SUPPLIED TEXT |
#####
Gov. Jerry Brown, a Democrat, announced late Tuesday that he has given up on negotiations with a handful of the Legislature’s minority Republicans to secure the votes needed to bring about a ballot measure this June asking voters to extend some temporary taxes.

Majority Democrats had lined up behind the proposal, but some GOP support was needed to achieve two-thirds majorities to place the measures on the ballot.

Brown has identified a $26.6 billion general fund budget shortfall. So far, lawmakers have approved $14.5 billion in cuts and fund shifts, but Brown was counting on the tax extensions to supply the balance.

The administration’s budget plans call for it to access the market this summer for the state’s annual revenue anticipation note sale, in the $10 billion range.

That can’t happen unless there is a truly balanced budget in place first, said Tom Dresslar, spokesman for Treasurer Bill Lockyer. California won’t be selling long-term general obligation bonds, either, until that balanced budget is set, he added.

“The bottom line in terms of Rans and infrastructure bonds is the timely adoption of a balanced budget,” Dresslar said.

It’s not clear what exactly happens next. There has been talk of funding a signature-gathering campaign to put a tax measure before the voters this November.

Senate President pro tempore Darrell Steinberg, speaking to the press Tuesday afternoon, shot down speculation that Democrats will try to call a June tax election on a majority vote, using the Legislature’s recently won authority to pass budget legislation on a majority-vote basis.
#####
PROMPT 1 | Transcribe the passage of the California budget article starting at "Brown has identified" and ending at "set, he added.".
PROMPT 2 | Write the next part of the article on California's budget and tax-extension impasse, picking up after its final sentence.
The lines after this text come from a separate source.

DATASET EXTRACT |
#####
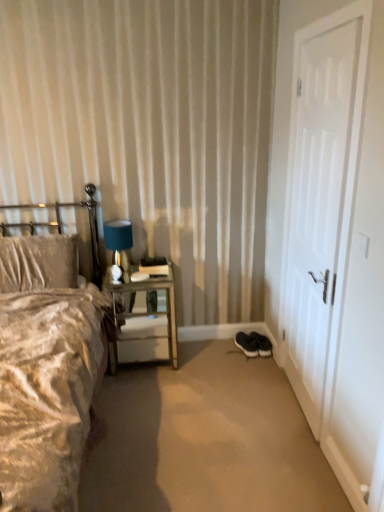
Find the location of a particular element. free space between white matte door at right and metallic silver nightstand at left is located at coordinates (220, 387).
#####
ANSWER SPACE 1 |
Brown has identified a $26.6 billion general fund budget shortfall. So far, lawmakers have approved $14.5 billion in cuts and fund shifts, but Brown was counting on the tax extensions to supply the balance.

The administration’s budget plans call for it to access the market this summer for the state’s annual revenue anticipation note sale, in the $10 billion range.

That can’t happen unless there is a truly balanced budget in place first, said Tom Dresslar, spokesman for Treasurer Bill Lockyer. California won’t be selling long-term general obligation bonds, either, until that balanced budget is set, he added.

ANSWER SPACE 2 |
Any such effort would almost certainly be challenged in court.

The treasurer is well aware that investors want certainty before buying California paper, Dresslar said. That’s why it’s important to have a definitive balanced budget in place, he said.

“It can’t be contingent on something happening in the future,” Dresslar said. “It’s got to provide investors adequate comfort and coverage for their investment.”

Any scenario dependant on a November election would push the state out of the long-term bond market until early 2012 at the soonest, Dresslar said. The state has already called off its usual spring GO bond issue.

Standard & Poor’s, in a news release Wednesday, said it would focus closely on California cash management as it monitors the state and its rating, currently A-minus with a negative outlook.

“If the state is unable to enact a budget prior to the start of the fiscal year on July 1, we expect its cash-flow borrowing options to be complicated because it will be precluded from publicly issuing revenue anticipation notes,” Standard & Poor’s said.

“Extraordinary cash management actions such as certain payment deferrals or IOUs might in our view again prove critical to the state’s credit level if fiscal 2012 were to begin without a budget in place,” according to the rating agency.

Brown called off negotiations after failing to come to agreement with potential Republican swing voters for a package that would include pension reform, reduced business regulations, and a spending cap.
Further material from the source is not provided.